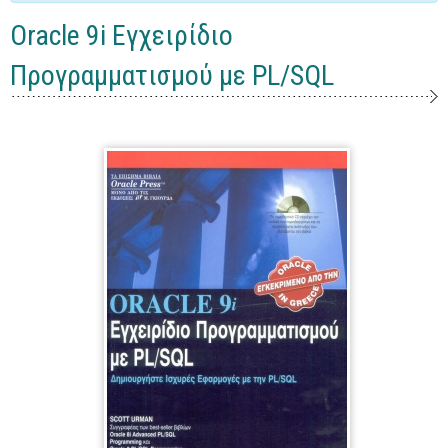
Γενικά
Oracle 9i Εγχειρίδιο
Microsoft Office
Προγραμματισμού με PL/SQL
Office
Word
Excel
Πρόσβαση
Outlook
Προγραμματισμός
Java
Delphi - Pascal
Visual Basic
C - C#
C++, Visual C++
○ ○ ○ ○ ○ ○ ○
EXERCISE AIM: Can you convert the text lines in the material above into a JSON list of strings, one string per line, with blank lines omitted and the pictures left out?

TASK SOLUTION:
[
  "Γενικά",
  "Oracle 9i Εγχειρίδιο",
  "Microsoft Office",
  "Προγραμματισμού με PL/SQL",
  "Office",
  "Word",
  "Excel",
  "Πρόσβαση",
  "Outlook",
  "Προγραμματισμός",
  "Java",
  "Delphi - Pascal",
  "Visual Basic",
  "C - C#",
  "C++, Visual C++"
]